Graphics. I'll deal with this in three parts. This is an age-old bone of contention between gamers as toward how much "importance" should be placed on the graphical representation of the battlefield. My personal criteria for whether the graphics are "good" for a particular title hinge on three items. The first is "do the graphics clearly display the information important to the gamer, in a clearly readable fashion?" As I have not purchased the game, I cannot honestly speak with any level of authority on this, since I have absolutely no familiarity with the game engine.
The second question is "do the graphics suit my personal sense of aesthetics?" In my case, from the screenshots that I have seen, I'd have to say "No" - quite emphatically. I come from a more traditional boardgamer background, and the screenshots have all, without fail, "caused my eyes to bleed". This is strictly my own opinion, but for me, the colors are overly bright, and garish, and I could not possibly play this game for more than 5 minutes at a time. It is interesting to note here, that when we were developing TOAW III, and decided to incorporate one of the "brighter" sets of modified color tiles as the "standard set" for the release, some of our Beta/QA team felt the exact same way about our decision to change the comfortable and familiar graphics that we had all used for the last 8 years through the previous iterations of TOAW. Though for some tiles, the information being presented with the new tile sets was more clearly communicated, as a whole, the new set was substantially brighter. One tester even likened it to being "cartoonish". Thus, the decision was made to not only ship the game with the new tile set, but with the old one included. Matrix built into the package a graphics set switcher, along with a start menu shortcut, to make the job of switching back and forth, a seamless and effortless task. Which leads me to the third criterium...
How adaptable is graphics engine in being modified by the end user? This takes on several sub-categories. For instance, which aspect ratios are supported? Does the program recognize non-standard (i.e., non 4:3) aspect ratios?
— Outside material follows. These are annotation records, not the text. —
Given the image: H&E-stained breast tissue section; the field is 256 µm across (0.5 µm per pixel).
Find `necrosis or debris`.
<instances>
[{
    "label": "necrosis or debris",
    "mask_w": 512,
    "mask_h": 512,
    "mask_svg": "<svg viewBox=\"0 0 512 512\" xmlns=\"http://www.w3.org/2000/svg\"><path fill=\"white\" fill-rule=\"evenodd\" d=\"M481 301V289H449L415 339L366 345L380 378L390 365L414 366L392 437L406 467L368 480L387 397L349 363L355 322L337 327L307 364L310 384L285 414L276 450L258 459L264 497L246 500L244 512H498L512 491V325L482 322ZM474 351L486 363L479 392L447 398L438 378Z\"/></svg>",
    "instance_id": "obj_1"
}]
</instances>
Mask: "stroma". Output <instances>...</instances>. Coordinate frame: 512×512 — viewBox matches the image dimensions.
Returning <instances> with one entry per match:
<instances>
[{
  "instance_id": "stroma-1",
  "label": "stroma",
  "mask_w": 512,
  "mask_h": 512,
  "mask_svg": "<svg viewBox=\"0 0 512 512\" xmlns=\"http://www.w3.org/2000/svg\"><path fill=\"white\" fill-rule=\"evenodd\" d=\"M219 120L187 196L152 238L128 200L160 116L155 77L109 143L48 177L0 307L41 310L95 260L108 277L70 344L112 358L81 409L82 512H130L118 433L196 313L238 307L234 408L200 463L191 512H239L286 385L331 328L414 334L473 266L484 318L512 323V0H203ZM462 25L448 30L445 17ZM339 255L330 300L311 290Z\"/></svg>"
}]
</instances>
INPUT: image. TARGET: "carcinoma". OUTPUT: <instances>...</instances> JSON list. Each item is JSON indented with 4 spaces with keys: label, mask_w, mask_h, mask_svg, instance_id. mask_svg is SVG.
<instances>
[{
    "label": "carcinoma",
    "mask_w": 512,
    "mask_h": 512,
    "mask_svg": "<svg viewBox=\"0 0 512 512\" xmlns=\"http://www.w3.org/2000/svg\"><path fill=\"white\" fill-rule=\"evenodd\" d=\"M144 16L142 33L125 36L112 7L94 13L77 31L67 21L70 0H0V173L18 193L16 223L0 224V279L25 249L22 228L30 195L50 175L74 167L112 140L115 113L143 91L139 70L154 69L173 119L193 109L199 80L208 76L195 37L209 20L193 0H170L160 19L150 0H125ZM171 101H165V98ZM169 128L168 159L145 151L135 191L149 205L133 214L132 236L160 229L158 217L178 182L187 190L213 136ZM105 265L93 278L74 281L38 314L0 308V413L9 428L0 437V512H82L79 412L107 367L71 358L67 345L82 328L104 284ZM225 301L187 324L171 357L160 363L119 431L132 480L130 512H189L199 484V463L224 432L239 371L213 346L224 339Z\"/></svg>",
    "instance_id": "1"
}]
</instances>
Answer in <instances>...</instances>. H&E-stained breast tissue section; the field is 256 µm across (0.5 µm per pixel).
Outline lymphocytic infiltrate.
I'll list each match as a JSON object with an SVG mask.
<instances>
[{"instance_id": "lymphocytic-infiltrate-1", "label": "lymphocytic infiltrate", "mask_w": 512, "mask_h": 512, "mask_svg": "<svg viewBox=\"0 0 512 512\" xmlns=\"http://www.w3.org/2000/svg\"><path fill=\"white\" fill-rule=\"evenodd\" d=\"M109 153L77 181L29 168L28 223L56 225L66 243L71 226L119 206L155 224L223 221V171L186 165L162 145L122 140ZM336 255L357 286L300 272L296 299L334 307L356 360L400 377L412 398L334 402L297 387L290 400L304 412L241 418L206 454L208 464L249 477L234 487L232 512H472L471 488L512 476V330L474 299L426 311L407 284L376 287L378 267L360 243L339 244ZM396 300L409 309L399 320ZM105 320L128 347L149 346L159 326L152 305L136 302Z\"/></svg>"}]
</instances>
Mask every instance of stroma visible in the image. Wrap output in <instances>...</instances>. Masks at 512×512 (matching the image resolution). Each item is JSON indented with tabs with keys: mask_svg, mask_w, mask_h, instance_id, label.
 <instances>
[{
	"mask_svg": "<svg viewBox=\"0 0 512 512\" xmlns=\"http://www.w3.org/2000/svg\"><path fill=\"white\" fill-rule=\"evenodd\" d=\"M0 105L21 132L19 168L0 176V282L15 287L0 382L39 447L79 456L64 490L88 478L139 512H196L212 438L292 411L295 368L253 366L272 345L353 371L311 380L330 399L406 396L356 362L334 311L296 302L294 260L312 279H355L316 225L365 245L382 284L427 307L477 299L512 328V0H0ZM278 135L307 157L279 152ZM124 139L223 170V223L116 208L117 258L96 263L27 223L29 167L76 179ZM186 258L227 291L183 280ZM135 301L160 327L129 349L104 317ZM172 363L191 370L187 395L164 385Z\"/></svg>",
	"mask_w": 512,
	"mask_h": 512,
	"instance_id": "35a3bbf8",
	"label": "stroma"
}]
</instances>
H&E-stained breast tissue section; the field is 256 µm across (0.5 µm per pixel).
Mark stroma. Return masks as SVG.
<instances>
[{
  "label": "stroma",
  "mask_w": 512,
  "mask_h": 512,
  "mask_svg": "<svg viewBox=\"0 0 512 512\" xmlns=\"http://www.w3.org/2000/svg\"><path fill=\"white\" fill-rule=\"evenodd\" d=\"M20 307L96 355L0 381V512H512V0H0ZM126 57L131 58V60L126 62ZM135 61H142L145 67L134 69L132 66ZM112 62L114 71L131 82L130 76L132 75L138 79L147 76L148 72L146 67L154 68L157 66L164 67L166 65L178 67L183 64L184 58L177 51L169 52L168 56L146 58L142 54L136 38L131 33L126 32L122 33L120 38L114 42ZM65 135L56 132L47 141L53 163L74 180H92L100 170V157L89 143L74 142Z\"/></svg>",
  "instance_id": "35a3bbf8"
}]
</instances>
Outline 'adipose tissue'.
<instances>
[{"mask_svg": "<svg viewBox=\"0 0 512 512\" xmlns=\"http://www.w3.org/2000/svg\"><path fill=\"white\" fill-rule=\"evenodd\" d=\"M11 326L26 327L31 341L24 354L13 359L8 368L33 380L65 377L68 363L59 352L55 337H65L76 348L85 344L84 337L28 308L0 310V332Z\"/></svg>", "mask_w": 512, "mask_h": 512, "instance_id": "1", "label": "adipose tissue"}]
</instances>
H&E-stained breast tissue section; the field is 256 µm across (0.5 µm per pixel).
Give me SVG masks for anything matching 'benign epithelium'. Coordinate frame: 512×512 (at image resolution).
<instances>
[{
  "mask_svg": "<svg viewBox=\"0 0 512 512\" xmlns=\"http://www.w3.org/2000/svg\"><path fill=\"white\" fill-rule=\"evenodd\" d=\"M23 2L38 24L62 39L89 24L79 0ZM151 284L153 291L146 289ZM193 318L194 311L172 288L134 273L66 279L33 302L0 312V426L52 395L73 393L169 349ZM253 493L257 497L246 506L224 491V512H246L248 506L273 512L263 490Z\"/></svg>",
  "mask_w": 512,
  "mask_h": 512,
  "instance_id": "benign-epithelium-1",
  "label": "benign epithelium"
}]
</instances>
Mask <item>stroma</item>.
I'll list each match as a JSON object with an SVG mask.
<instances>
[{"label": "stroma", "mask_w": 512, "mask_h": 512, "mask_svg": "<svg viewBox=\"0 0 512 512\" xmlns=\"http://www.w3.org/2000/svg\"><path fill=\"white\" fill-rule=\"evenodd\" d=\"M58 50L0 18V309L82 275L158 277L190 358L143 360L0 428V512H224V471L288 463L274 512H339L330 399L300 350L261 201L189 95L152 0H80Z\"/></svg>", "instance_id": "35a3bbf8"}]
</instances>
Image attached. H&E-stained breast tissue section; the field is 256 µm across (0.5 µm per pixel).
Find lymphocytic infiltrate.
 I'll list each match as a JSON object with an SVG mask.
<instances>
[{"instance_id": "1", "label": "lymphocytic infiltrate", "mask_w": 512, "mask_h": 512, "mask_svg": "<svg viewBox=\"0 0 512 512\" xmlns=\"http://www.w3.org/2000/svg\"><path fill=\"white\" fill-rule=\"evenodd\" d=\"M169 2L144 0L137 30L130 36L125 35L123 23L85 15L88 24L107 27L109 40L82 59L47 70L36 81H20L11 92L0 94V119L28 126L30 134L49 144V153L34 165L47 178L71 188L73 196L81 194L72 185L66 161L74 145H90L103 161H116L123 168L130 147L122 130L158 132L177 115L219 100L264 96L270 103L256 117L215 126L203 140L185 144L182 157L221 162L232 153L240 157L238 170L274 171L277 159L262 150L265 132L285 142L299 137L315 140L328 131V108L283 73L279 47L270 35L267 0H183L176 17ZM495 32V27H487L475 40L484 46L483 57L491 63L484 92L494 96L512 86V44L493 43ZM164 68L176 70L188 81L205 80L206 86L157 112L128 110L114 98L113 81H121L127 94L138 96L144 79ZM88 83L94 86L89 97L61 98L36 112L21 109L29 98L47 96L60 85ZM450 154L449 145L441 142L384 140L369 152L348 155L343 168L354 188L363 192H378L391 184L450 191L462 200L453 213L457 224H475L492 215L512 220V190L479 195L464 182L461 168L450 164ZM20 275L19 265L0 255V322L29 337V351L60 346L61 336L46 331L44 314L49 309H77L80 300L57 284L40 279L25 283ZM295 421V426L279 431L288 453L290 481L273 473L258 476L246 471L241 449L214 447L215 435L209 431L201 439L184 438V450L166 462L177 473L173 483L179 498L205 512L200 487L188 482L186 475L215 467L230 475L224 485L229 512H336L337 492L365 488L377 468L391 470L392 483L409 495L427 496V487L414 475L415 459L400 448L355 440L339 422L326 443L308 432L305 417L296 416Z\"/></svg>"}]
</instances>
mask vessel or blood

If it does, what other ratios are supported? Widescreen (16:10) is becoming an increasing large segment of the monitor market, both in desktops, as well as in laptops. Another case is, what resolutions are supported, by default? Does the game stretch, or scale the interface to suit different desktop aspect ratio and native resolution combinations, or does the burden to figure this out fall on the end user? Beyond the basic issue of aspect ratios and supported resolutions, a developer should also ask, "Am I giving the end user the tools with which to adapt the graphical display to one that he will find aesthetically appealing?" That is, can the end user swap out graphics files, and with a minimum of effort on a bare-bones graphical program, create new or substitute graphics for the game, that will suit his own personal sense of aesthetics? I think here, wheresoever possible to do so within the constraints of the game engine, the answer should be "Yes". In fact, I would consider it a "no-brainer" in this day and age of "mod-friendly" gaming. Whether or not Battlefront does this, again, I do not know, since I am not familiar with the game. Only with the general issue.
Thanks in advance for your "eye time", and thoughtful replies.